A week before he was set to go on trial on contempt of Congress charges for failing to comply with a subpoena by the House committee investigating January 6, former Trump adviser Steve Bannon has reversed course and agreed to testify publicly.
Bannon’s decision came after former President Trump sent him a letter saying that he would waive executive privilege to allow Bannon to testify. Bannon’s lawyers have argued that executive privilege exempts former White House staffers from complying with congressional subpoenas, but government lawyers dispute this, since Bannon was a private citizen on January 6, 2021.

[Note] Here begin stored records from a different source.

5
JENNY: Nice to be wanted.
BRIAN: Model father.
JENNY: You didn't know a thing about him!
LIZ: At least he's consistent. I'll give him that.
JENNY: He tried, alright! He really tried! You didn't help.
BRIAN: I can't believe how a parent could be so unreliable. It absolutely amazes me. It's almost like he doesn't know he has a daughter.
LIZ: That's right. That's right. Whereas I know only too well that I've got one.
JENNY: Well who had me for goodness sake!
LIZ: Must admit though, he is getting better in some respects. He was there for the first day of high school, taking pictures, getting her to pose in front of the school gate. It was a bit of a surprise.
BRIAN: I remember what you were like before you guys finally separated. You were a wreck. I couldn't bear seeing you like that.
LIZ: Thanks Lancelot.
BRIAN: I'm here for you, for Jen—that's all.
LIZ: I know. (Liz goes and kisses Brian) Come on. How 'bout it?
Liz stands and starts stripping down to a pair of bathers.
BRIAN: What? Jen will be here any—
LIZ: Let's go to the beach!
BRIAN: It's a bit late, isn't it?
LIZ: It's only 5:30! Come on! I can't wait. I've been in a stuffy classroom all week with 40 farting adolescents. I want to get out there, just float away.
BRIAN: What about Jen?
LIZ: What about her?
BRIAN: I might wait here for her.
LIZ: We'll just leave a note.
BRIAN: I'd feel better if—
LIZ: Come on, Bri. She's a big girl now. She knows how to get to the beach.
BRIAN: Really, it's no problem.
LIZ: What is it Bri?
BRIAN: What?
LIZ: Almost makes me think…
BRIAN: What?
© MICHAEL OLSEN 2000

“When you first received the Subpoena to testify and provide documents, I invoked Executive Privilege,” Trump wrote in the letter. “However, I watched how unfairly you and others have been treated, having to spend vast amounts of money on legal fees, and all of the trauma you must be going through for the love of your Country, and out of respect for the Office of the President.”
Following weeks of damning testimony at the committee’s public hearings, Trump is likely eager to have a steadfast ally present his version of the events leading up to the attack on the Capitol. “I will waive Executive Privilege for you, which allows for you to go in and testify truthfully and fairly, as per the request of the Unselect Committee of political Thugs and Hacks, who have allowed no Due Process, no Cross-Examination, and no real Republican members or witnesses to be present or interviewed,” Trump wrote.
Still, it’s unclear whether Bannon will actually testify, or how his testimony might affect his contempt trial. Bannon wants to testify at a public hearing, but Rep. Zoe Lofgren (D-Calif.) said that the January 6 committee would prefer a private deposition. “We want to get all our questions answered,” she said on CNN’s State of the Union on Sunday, “and you can’t do that in a live format.”